The 12 Years of Christmas

It only took me 12 Christmases to get nostalgic. Just 12.

I was a parent for only 9 days before I spent my first Christmas with you.

You arrived 3 weeks early, on my last day of work. You weren’t supposed to come until January.

I ordered Christmas cards with your picture to announce your birth.

I was in love with being a mother at Christmastime before Santa even made his first stop.

That was (nearly) 13 years ago. 12 Christmases come and gone. Already?

It took 12 Decembers for me to miss your sweet little voice when you sang, “Jingle Bells, Jingle Bells, Jingle all the reindeer.”

It took 12 ornaments made with your school photo or a handprint to make me sigh wistfully this year as we decorated the tree.

12 holiday seasons for you to learn that once the tree is up- we watch Home Alone, then Elf, then Christmas Vacation, then the Grinch.

12 Christmas Eves of Chinese food and 12 Christmas mornings with bagels and cream cheese.

12 Christmas dinners, several that we hosted at our own table (7 to be exact)

12 trees, 12 filled stockings, 12 letters to Santa by a plateful of cookies.

12 readings of The Night Before Christmas on the couch before bed.

12 early (and I mean, early) mornings with you waiting at the top of the stairs to go down and peek for the first time.

12 Advent calendars, 12 cookie baking Sundays, 12 trips to the Holiday train, or Breakfast with Santa, or some in town light display.

12 days after Christmas in our jammies amid a mess in the living room.

In my 13th Christmas with you, I ache to savor it. To slow it down.

I want every Santa letter, every Christmas carol, every scrap of crumpled wrapping that lay on the living room floor- given back to me.

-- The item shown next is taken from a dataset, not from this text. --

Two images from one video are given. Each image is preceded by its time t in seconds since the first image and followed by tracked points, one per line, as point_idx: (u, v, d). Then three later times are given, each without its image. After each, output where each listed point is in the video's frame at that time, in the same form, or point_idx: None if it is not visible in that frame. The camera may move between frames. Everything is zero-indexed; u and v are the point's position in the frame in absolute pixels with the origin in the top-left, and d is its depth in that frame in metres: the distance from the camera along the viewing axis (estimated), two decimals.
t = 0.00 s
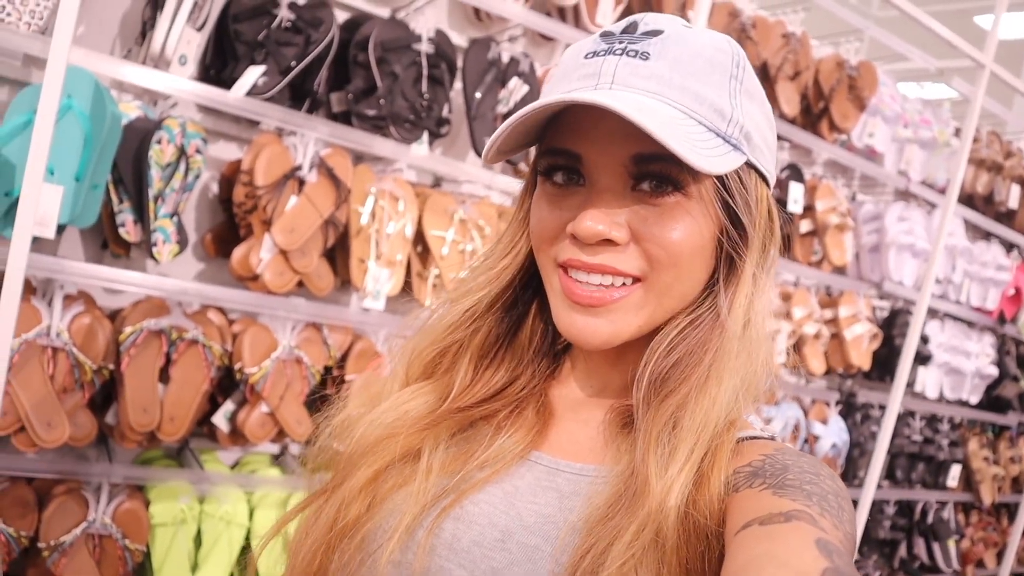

I want to hold it all in my mind’s scrapbook- so I can turn the pages back and back and back and back- and back.

But my heart can’t hold all of it. It leaks out now and again, sometimes in the corners of my eyes.

In truth, we will have many more Christmas seasons, we will honor the traditions of the first 12 and make new ones in the next 12.

But those first 12, I won’t stop reminding you of them.

I will tell you stories of magic and miracles and flurries of joy.

I will admit that I got a second chance at being a child with you. But this time I got to keep all the surprises, I got to hold all of the stories.

In 12 Christmases, you grew tall enough to put the star on the tree yourself.

You can make your own hot cocoa, you know all of my favorite Christmas songs.

In 12 Christmases, I got 12 installments of you at every age- the small and sweet, the bold and inquisitive, the quick-witted and wise.

In 12 years, however you measure them, Christmas became not something we did but something we *feel*.

Our place to land. Our reset for the year ahead.

In 12 years, we grew tradition, we piled up memories, and we kept on going.

12 Christmases have passed. But our 13th is before us.

And though the magic feels different, the house sounds different, and you both (okay, Mom and Dad too) look different, it will be very much the same as the 12 before.

The metrics of holidays, and love, and memories, and nostalgia are not something I pretend to understand.

But I do know this.

One quiet Christmas morning, there were hoof prints through the snow across the top of our garage.

One December evening the year your Grandpop passed, a nativity scene appeared on our front lawn.

One Christmas Eve, Santa paid a visit to us early before you went to bed.

And the words to Jingle Bells, undoubtedly, should be changed to, “Jingle Bells, Jingle Bells, Jingle all the reindeer.”